Meetings are scheduled Oct. 11 at 2 p.m., in the Harpers Ferry Community Center, 234 Fourth Street, in Harpers Ferry, and at 6:30 p.m., at the Waukon Banquet Center, 612 Rossville Road, in Waukon. On Oct. 17, a meeting is scheduled for 6:30 p.m. in the Keystone Area Education Association building, 1400 Second Street NW, in Elkader.

“This meeting gives us a chance to present the results of our special collection effort,” said Terry Haindfield, wildlife biologist for the Iowa DNR who is leading the effort to combat CWD. “We will also discuss where we go from here, how hunters can submit a tissue sample and how to slow the spread.”

The meetings coincide with the opening of Iowa’s deer hunting seasons. Archery season opens Oct. 1 and the early muzzleloader season opens Oct. 14. The DNR works with hunters to collect tissue samples for testing.

▸ Questions
1. Answer these from the text about the Iowa DNR's CWD meetings:
(a) At what time does the Oct. 11 meeting in Waukon begin?
(b) What is Terry Haindfield's role?
(c) On what date does the early muzzleloader season open?
2. Please continue the text about the Iowa DNR's CWD meetings, picking up after its final sentence.

▸ Data section
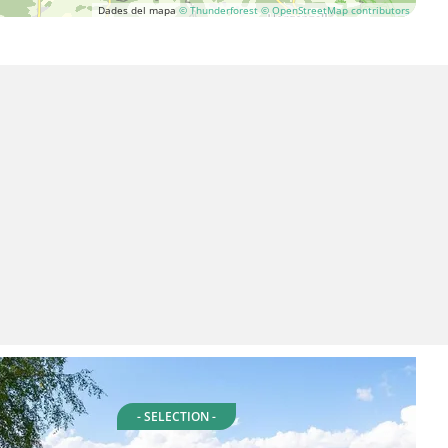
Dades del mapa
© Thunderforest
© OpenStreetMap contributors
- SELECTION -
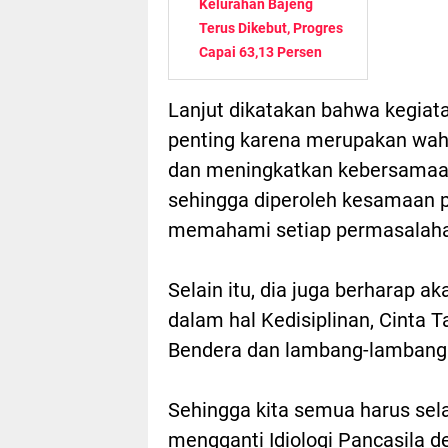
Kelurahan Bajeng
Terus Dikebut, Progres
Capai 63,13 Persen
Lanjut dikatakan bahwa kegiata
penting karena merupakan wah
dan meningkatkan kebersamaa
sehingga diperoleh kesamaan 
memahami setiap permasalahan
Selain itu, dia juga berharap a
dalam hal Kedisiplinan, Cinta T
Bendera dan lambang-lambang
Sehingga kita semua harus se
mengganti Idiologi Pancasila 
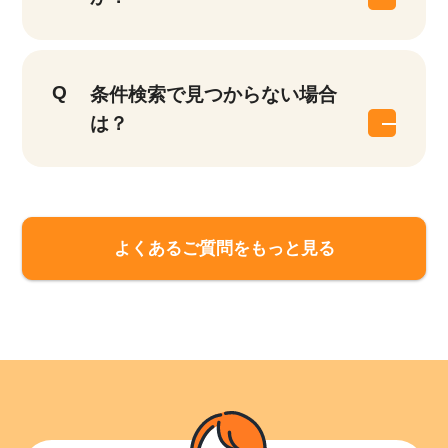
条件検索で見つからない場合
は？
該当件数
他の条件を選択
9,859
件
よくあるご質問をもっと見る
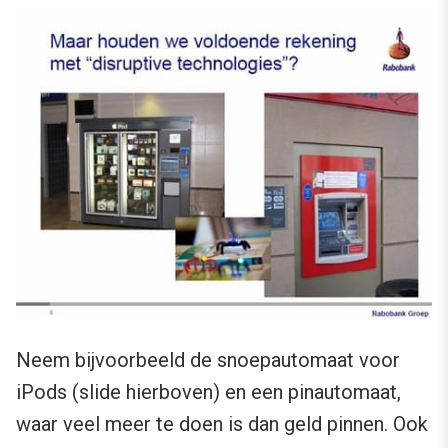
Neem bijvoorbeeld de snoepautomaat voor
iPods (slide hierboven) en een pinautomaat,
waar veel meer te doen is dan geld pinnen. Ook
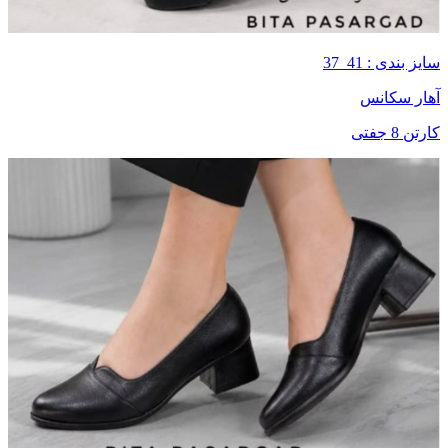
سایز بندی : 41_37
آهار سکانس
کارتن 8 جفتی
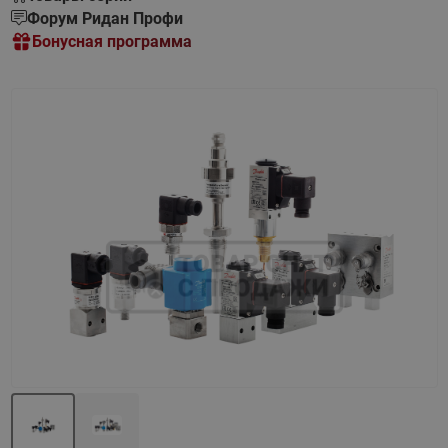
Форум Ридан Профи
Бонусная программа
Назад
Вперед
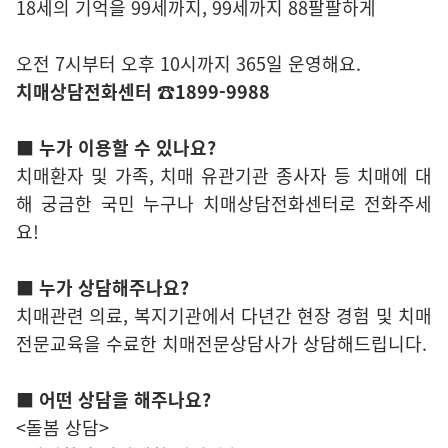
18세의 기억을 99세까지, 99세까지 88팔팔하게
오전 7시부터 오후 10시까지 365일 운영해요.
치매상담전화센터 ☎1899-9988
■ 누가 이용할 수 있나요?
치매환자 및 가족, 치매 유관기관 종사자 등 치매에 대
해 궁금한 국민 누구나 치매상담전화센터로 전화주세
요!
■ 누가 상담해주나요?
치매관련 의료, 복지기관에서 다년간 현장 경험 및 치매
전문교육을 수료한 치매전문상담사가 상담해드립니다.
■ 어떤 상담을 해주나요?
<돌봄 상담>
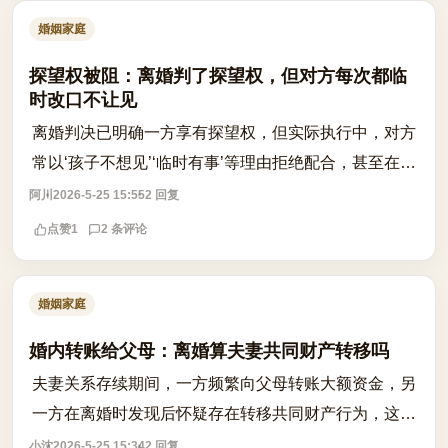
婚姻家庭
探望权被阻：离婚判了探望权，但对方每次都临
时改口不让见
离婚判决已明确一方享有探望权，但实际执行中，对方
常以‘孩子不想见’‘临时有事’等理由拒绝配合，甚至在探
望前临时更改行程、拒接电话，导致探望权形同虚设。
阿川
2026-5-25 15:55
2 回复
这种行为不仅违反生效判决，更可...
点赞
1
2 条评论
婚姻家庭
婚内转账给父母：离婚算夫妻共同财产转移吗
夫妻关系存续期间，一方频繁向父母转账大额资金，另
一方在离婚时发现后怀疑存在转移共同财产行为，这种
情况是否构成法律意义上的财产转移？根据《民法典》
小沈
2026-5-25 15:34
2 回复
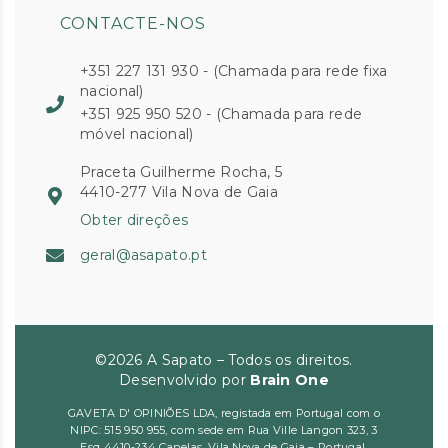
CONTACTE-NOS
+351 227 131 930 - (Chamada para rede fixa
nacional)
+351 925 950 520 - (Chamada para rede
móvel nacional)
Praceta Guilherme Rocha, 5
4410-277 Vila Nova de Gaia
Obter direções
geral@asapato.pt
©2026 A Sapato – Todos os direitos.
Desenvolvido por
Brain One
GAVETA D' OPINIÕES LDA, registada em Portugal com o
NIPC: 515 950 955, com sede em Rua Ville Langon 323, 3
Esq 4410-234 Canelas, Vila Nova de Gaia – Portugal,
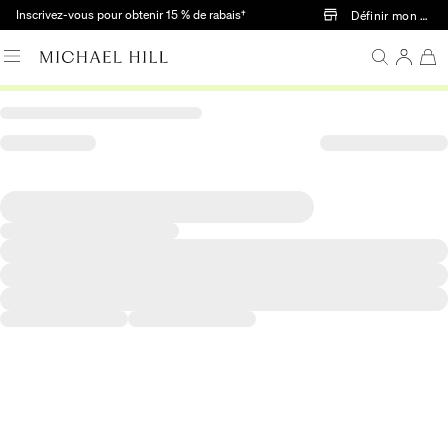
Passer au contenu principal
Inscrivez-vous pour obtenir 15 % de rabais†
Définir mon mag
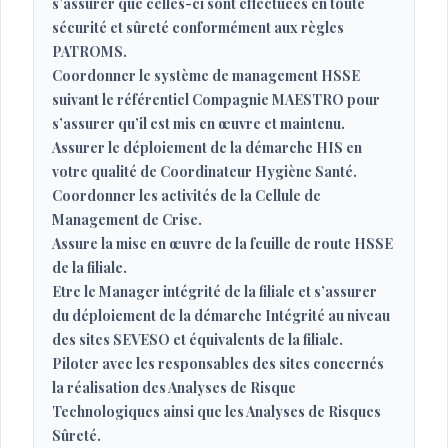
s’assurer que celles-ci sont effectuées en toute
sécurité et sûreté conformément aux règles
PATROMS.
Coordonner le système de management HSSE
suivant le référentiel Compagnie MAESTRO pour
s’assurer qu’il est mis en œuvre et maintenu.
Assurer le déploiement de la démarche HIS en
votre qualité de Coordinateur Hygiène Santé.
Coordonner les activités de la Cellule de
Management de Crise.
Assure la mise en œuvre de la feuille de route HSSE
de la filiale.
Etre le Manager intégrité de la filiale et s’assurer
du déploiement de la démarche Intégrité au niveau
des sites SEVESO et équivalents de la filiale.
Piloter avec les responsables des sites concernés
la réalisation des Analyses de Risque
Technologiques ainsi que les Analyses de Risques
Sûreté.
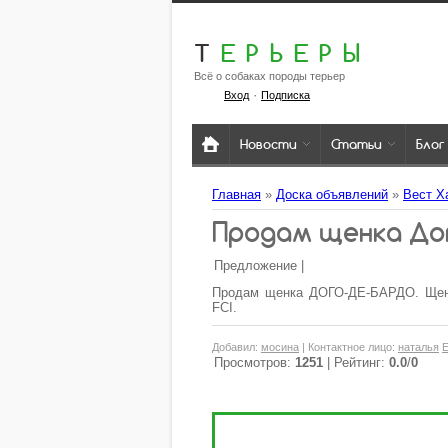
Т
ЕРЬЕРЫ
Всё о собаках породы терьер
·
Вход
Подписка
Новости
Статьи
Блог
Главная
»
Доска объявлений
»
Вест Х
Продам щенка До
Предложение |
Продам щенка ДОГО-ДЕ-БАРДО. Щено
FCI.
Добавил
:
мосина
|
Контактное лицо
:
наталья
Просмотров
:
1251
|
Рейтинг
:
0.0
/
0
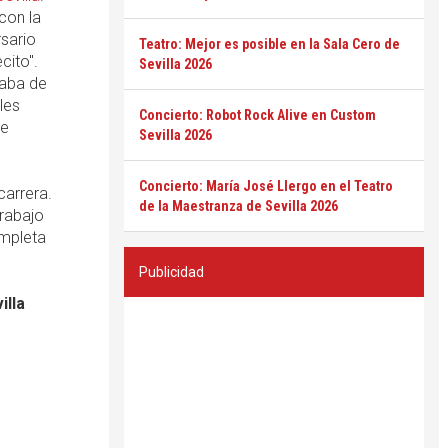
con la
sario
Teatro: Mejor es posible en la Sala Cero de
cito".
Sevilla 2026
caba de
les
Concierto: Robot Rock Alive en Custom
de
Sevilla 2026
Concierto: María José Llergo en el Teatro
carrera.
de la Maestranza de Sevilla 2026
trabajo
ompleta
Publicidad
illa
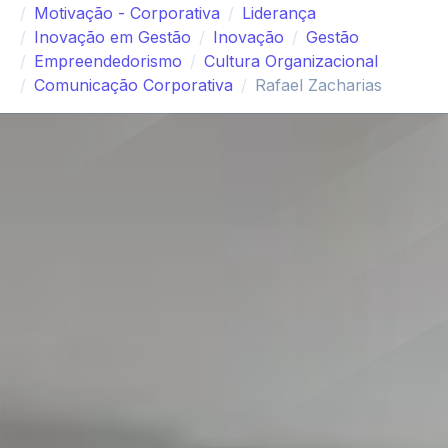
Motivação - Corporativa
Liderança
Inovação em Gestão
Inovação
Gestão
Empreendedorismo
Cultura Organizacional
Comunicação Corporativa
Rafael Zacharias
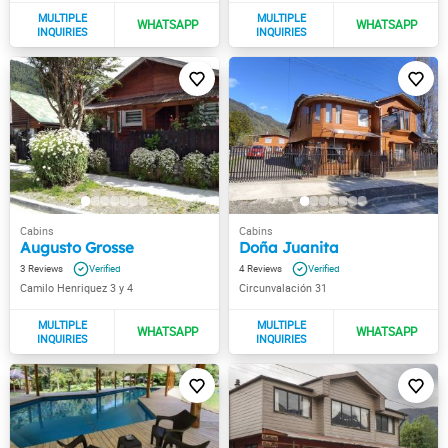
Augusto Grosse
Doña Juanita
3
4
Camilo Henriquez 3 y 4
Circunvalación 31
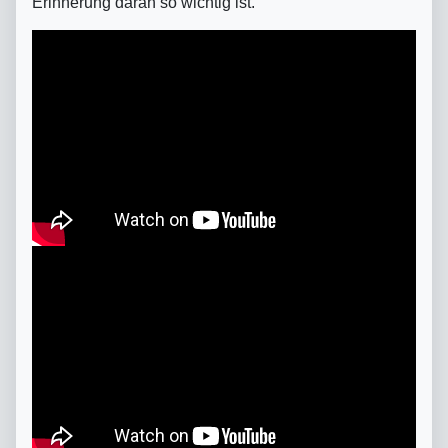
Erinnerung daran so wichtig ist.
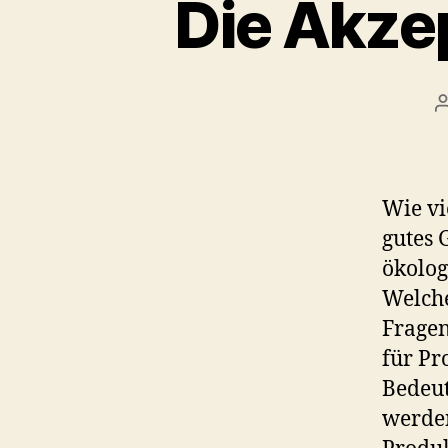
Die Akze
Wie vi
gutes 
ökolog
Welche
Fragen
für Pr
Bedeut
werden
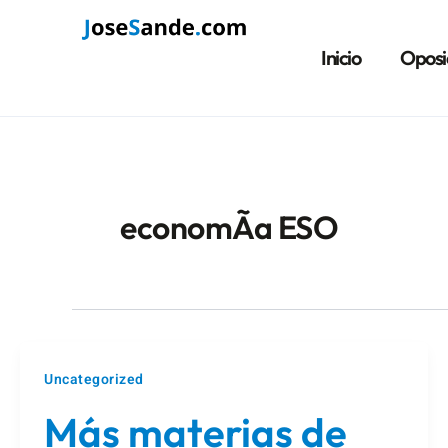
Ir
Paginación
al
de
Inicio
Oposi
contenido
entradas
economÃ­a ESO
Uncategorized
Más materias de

▸ Results by task
1.
(a) 6:30 p.m.
(b) Wildlife biologist for the Iowa DNR, leading the effort to combat CWD
(c) Oct. 14

2.
The Iowa DNR’s wildlife staff sets an annual goal of collecting 4,500 samples. Since testing began in 2002, more than 62,500 tissue samples have been collected and tested looking for the presence of CWD in Iowa’s wild deer herd. The effort has focused on portions of northeast and eastern Iowa near Wisconsin, Illinois, and south-central Iowa near Missouri, where CWD has been detected. Additional testing has been conducted in Pottawattamie, Cerro Gordo and Davis counties, following positive tests from captive facilities. All counties have at least 15 samples taken to check for CWD.  The disease has been found in every state around Iowa.

CWD is a neurological disease belonging to the family of diseases known as transmissible spongiform encephalopathies (TSEs) or prion diseases.  It attacks the brain of infected deer and elk causing the animals to lose weight, display abnormal behavior, lose body functions and die. It is always fatal to the infected animal.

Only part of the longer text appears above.